Let us take a look at faith going back as far as Abraham. The Bible refers to Abraham as the Father of many nations (Genesis17:5) and says that it was because he believed (had faith in God) that it was credited to him as righteousness (Romans 4:3). Let us look at some scripture.
6 And Abraham took the wood of the burnt offering and laid it on Isaac his son. And he took in his hand the fire and the knife. So they went both of them together.
7 And Isaac said to his father Abraham, “My father!” And he said, “Here I am, my son.” He said, “Behold, the fire and the wood, but where is the lamb for a burnt offering?”
8 Abraham said, “God will provide for himself the lamb for a burnt offering, my son.” So they went both of them together.
9 When they came to the place of which God had told him, Abraham built the altar there and laid the wood in order and bound Isaac his son and laid him on the altar, on top of the wood.
10 Then Abraham reached out his hand and took the knife to slaughter his son.
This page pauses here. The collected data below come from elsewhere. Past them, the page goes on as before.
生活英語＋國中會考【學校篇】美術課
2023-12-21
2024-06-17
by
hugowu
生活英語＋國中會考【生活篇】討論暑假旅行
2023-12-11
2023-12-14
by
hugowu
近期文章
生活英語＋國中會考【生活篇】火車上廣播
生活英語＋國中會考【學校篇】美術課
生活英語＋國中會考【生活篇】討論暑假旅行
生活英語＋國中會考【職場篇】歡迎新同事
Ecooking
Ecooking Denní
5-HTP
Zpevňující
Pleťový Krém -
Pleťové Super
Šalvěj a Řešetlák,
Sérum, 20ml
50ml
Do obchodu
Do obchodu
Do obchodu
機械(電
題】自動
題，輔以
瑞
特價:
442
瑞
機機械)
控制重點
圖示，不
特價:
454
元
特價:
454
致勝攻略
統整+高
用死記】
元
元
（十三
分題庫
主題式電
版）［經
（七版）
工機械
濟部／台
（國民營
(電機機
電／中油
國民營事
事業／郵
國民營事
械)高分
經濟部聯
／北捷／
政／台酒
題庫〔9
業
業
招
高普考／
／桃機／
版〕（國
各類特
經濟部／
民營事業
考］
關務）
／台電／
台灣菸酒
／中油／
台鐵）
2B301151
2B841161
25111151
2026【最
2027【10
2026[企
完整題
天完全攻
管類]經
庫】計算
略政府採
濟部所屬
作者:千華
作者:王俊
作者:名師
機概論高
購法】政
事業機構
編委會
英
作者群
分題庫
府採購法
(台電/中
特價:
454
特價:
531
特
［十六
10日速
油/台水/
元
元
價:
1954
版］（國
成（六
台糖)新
We see from the above, that this is a citation of the sacrifice God commanded of Abraham. Well, if you take a closer look, you will see that the faith that justified Abraham before God was the faith with which Abraham could foresee the Lord Jesus Christ and His redemptive work on the cross. You see! The actual word in Genesis 22:8 i.e. “provide for Himself the Lamb”, the actually Hebrew word used here is “seh say”, which literally means that God would push out of Himself a Lamb. It gets more interesting here, the word “God” in Genesis 22:8 is written as the Hebrew “El-O-Heem”, which is the name of Supreme God but El-o-Heem is a name denoted in Plural taken from the Singular El-o-Ah. This not only makes you see a Triune God in the faith story of Abraham but from the term “seh say” like the Hebrew “shaw-aw” meaning to rush to wastage making desolate, you see the very essence of why Jesus cried out on the cross in Mark 15:34 “Eloi, Eloi, lema sabachthani?” which means, “My God, my God, why have you forsaken me?” One can thus vividly picture the faith Abraham had in the promise of justification that would be worked out for him on the cross (Galatians 3:6).
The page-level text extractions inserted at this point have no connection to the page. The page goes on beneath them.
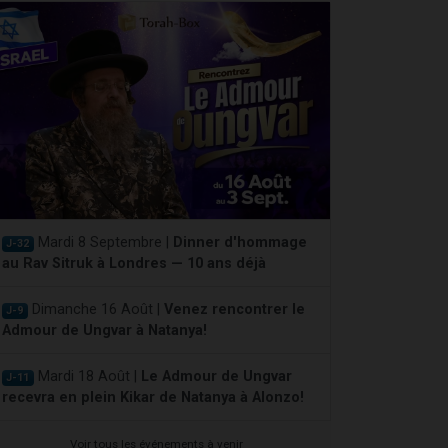
Mardi 8 Septembre |
Dinner d'hommage
J-32
au Rav Sitruk à Londres — 10 ans déjà
Dimanche 16 Août |
Venez rencontrer le
J-9
Admour de Ungvar à Natanya!
Mardi 18 Août |
Le Admour de Ungvar
J-11
recevra en plein Kikar de Natanya à Alonzo!
Voir tous les événements à venir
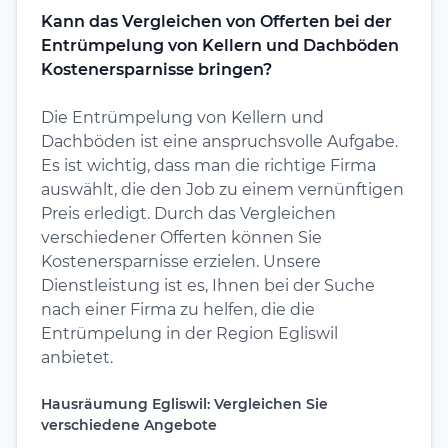
Kann das Vergleichen von Offerten bei der
Entrümpelung von Kellern und Dachböden
Kostenersparnisse bringen?
Die Entrümpelung von Kellern und
Dachböden ist eine anspruchsvolle Aufgabe.
Es ist wichtig, dass man die richtige Firma
auswählt, die den Job zu einem vernünftigen
Preis erledigt. Durch das Vergleichen
verschiedener Offerten können Sie
Kostenersparnisse erzielen. Unsere
Dienstleistung ist es, Ihnen bei der Suche
nach einer Firma zu helfen, die die
Entrümpelung in der Region Egliswil
anbietet.
Hausräumung Egliswil: Vergleichen Sie
verschiedene Angebote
Wait! There is even more. We know according to the Bible that Isaac was born to Abraham in his old age (Genesis 21:2-3), considering at this time that Isaac was at an age where he could talk, carry the wood and climb the mountain (Genesis 22:2) himself upon which he was to be offered as a sacrifice, we can safely assume that Isaac had the strength to resist Abraham, while he got Isaac ready for the sacrifice but we see no mention in scripture of Isaac’s resistance, with which we can only more clearly see it’s reflection of Jesus’ work on the cross, where the Bible says that Jesus was taken like a lamb to the slaughter where he did not resist to the extent that he did not say even a word (Acts 8:32).
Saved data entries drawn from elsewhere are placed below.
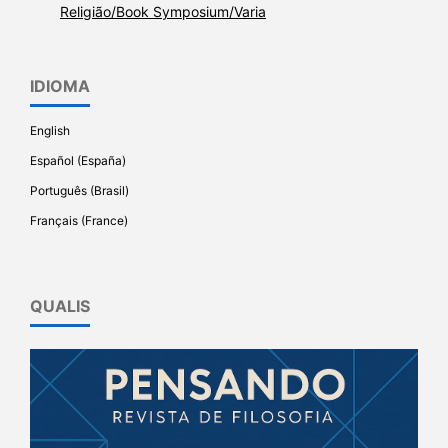
Religião/Book Symposium/Varia
IDIOMA
English
Español (España)
Português (Brasil)
Français (France)
QUALIS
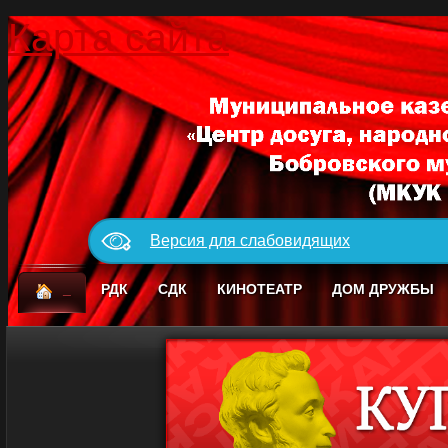
Карта сайта
Версия для слабовидящих
_
РДК
СДК
КИНОТЕАТР
ДОМ ДРУЖБЫ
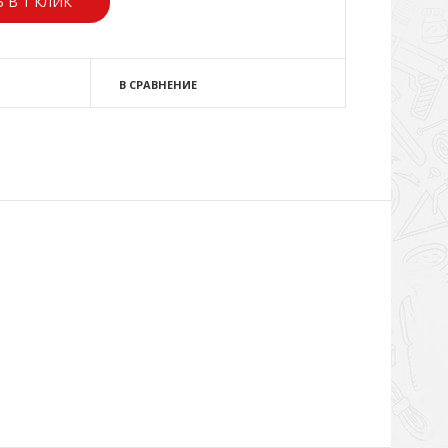
 В 1 КЛИК
В СРАВНЕНИЕ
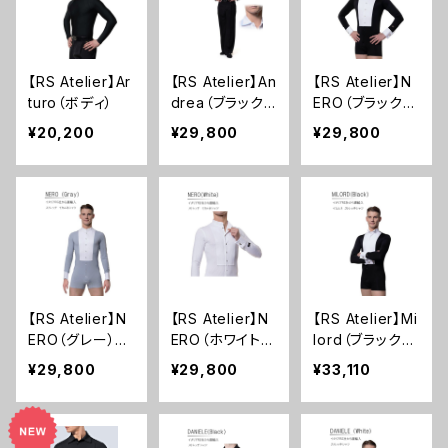
【RS Atelier】Ar
【RS Atelier】An
【RS Atelier】N
turo（ボディ）
drea（ブラック
ERO（ブラック）
or ホワイト）(シ
(ストレッチイカ
¥20,200
¥29,800
¥29,800
ャツ)
胸シャツ)
【RS Atelier】N
【RS Atelier】N
【RS Atelier】Mi
ERO（グレー）
ERO（ホワイト）
lord（ブラック）
(ストレッチイカ
(ストレッチイカ
(ストレッチイカ
¥29,800
¥29,800
¥33,110
胸シャツ)
胸シャツ)
胸シャツ)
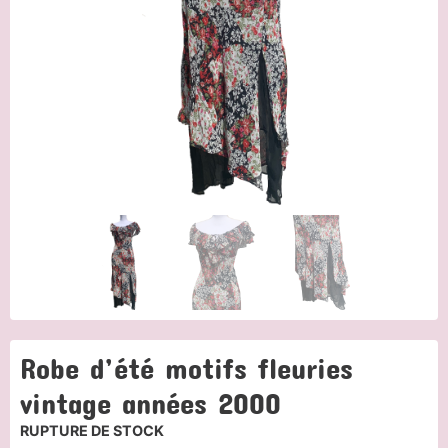
Robe d’été motifs fleuries
vintage années 2000
RUPTURE DE STOCK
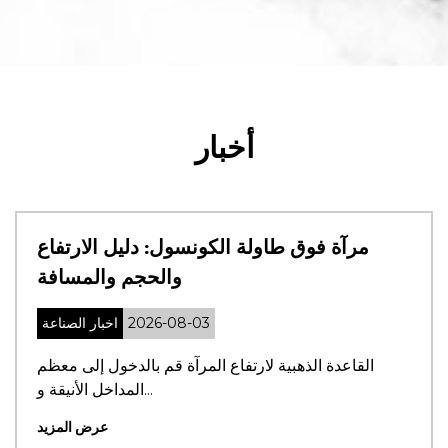
أخبار
مرآة فوق طاولة الكونسول: دليل الارتفاع
والحجم والمسافة
2026-08-03
اخبار الصناعة
القاعدة الذهبية لارتفاع المرآة قم بالدخول إلى معظم
المداخل الأنيقة و...
عرض المزيد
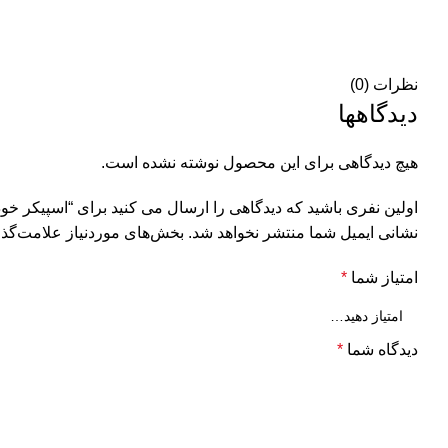
نظرات (0)
دیدگاهها
هیچ دیدگاهی برای این محصول نوشته نشده است.
اولین نفری باشید که دیدگاهی را ارسال می کنید برای “اسپیکر خودرو پایونیر مدل 70
نشانی ایمیل شما منتشر نخواهد شد.
بخش‌های موردنیاز علامت‌گذا
امتیاز شما
*
دیدگاه شما
*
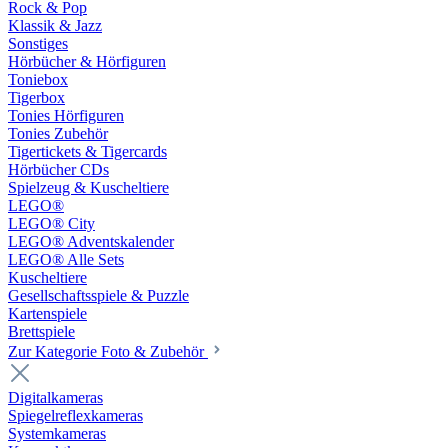
Rock & Pop
Klassik & Jazz
Sonstiges
Hörbücher & Hörfiguren
Toniebox
Tigerbox
Tonies Hörfiguren
Tonies Zubehör
Tigertickets & Tigercards
Hörbücher CDs
Spielzeug & Kuscheltiere
LEGO®
LEGO® City
LEGO® Adventskalender
LEGO® Alle Sets
Kuscheltiere
Gesellschaftsspiele & Puzzle
Kartenspiele
Brettspiele
Zur Kategorie Foto & Zubehör
Digitalkameras
Spiegelreflexkameras
Systemkameras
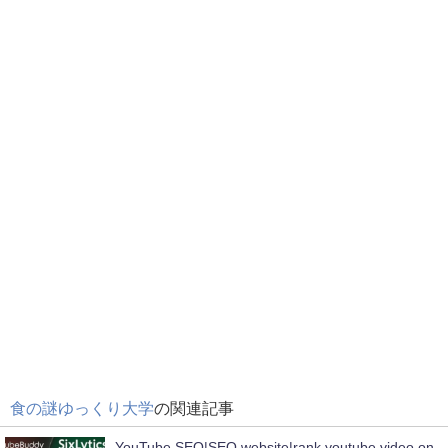
食の謎ゆっくり大学
の関連記事
YouTube SEO|SEO website|rank youtube video on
It must be understood that “time” is also a part of God’s creation and just as God is never bound by His creation so is He never bound also with time. The difference between the Saints of the Old Testament from Saints of the New Testament is that the people of the Old Testament were justified through the faith in which they held to the promise of Salvation that God would work out for them Himself (Psalms 119:123). While the saints of the New Testament are justified through the faith of God’s handiwork carried out on the cross (Romans 5:1, 9). The deliverance a Christian has from his sin can be compared to the deliverance of the Old Testament Saints from Egypt and the reason a Christian is commanded to remember in faith the saving work of the cross (Ephesians 2:12-13) is the same reason the Old Testament saints were told to remember the handiwork of God’s deliverance of His people from Egypt (Exodus 13:3) i.e. that the people may have a fearful reverence (Exodus 14:31) in their reconciliation to God (Ephesians 2:16).
We therefore see here that trusting in God in the midst of trial not only yields carnal quietness but magnifies and exalts our God over us. This truly is the faith of His Church: the believing body of people starting right from the Spiritual father of every Christian i.e. Abraham.